[Question items paired with pictures]

• • • • •

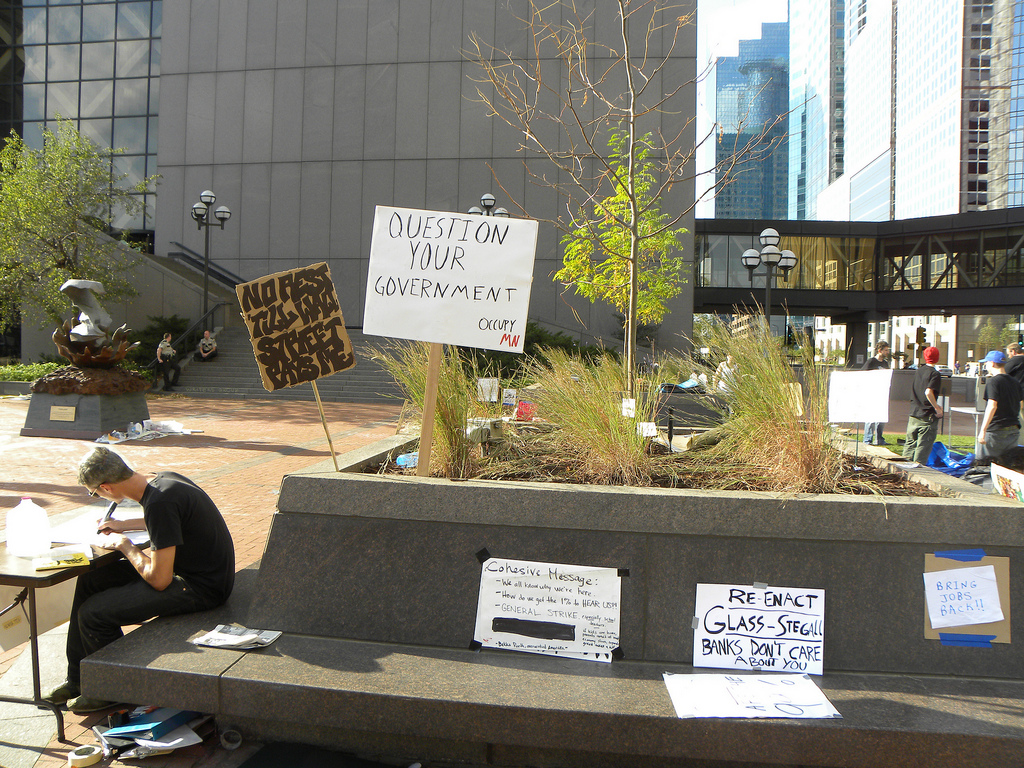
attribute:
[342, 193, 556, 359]
sign — white, handmade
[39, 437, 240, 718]
person — writing, sitting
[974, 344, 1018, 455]
person — standing up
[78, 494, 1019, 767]
bench — gray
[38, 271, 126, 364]
statue — silver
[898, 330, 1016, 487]
two people — standing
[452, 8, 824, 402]
tree — thin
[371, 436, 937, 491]
mulch — brown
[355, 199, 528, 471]
posterboard — white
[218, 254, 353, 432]
cardboard sign — brown, black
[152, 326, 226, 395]
two police officers — conversing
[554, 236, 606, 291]
leaves — bright green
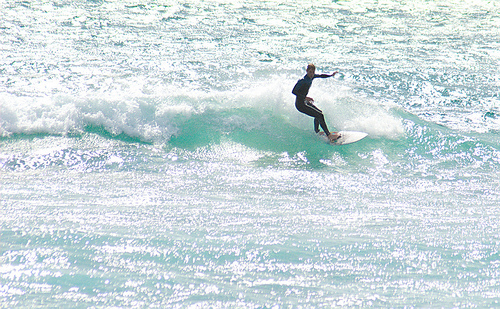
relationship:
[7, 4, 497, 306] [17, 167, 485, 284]
water covering surface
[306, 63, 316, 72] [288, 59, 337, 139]
hair on man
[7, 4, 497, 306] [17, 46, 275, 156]
water has waves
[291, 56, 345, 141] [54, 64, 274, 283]
man on water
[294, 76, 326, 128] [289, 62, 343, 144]
wet suit on man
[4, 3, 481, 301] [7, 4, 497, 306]
ripples on water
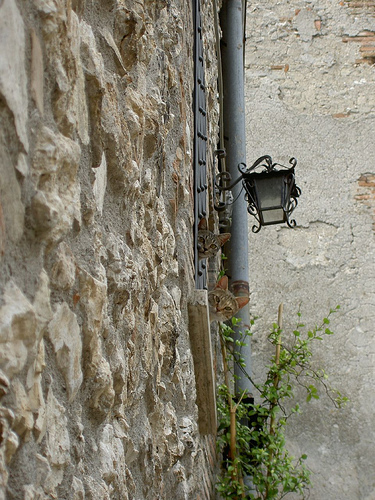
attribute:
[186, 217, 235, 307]
cats — looking, leaning, peering, furry, grey, brown, small, here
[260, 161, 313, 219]
lamp — black, hanging, here, off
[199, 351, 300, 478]
plant — growing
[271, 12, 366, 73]
wall — rocky, stone, here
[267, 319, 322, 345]
leaves — green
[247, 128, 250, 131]
pipe — mounted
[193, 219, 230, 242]
ears — pink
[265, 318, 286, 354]
leaf — green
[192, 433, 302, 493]
tree — here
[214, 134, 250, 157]
pole — here, metallic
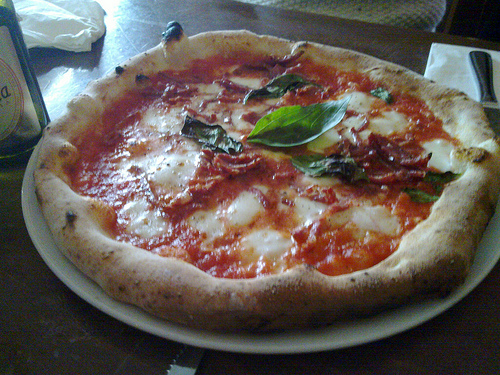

• • • • •

:: EXERCISE DESCRIPTION ::
Rename "attribute" to "property" in the material from the line with "[898, 330, 1016, 487]" through the end of the material, changing nothing else. Leave the picture lines out of your answer.

:: RESULT OF THIS TASK ::
[898, 330, 1016, 487]
two people — standing
[452, 8, 824, 402]
tree — thin
[371, 436, 937, 491]
mulch — brown
[355, 199, 528, 471]
posterboard — white
[218, 254, 353, 432]
cardboard sign — brown, black
[152, 326, 226, 395]
two police officers — conversing
[554, 236, 606, 291]
leaves — bright green
relationship:
[7, 4, 497, 306] [17, 167, 485, 284]
water covering surface
[306, 63, 316, 72] [288, 59, 337, 139]
hair on man
[7, 4, 497, 306] [17, 46, 275, 156]
water has waves
[291, 56, 345, 141] [54, 64, 274, 283]
man on water
[294, 76, 326, 128] [289, 62, 343, 144]
wet suit on man
[4, 3, 481, 301] [7, 4, 497, 306]
ripples on water
property:
[186, 217, 235, 307]
cats — looking, leaning, peering, furry, grey, brown, small, here
[260, 161, 313, 219]
lamp — black, hanging, here, off
[199, 351, 300, 478]
plant — growing
[271, 12, 366, 73]
wall — rocky, stone, here
[267, 319, 322, 345]
leaves — green
[247, 128, 250, 131]
pipe — mounted
[193, 219, 230, 242]
ears — pink
[265, 318, 286, 354]
leaf — green
[192, 433, 302, 493]
tree — here
[214, 134, 250, 157]
pole — here, metallic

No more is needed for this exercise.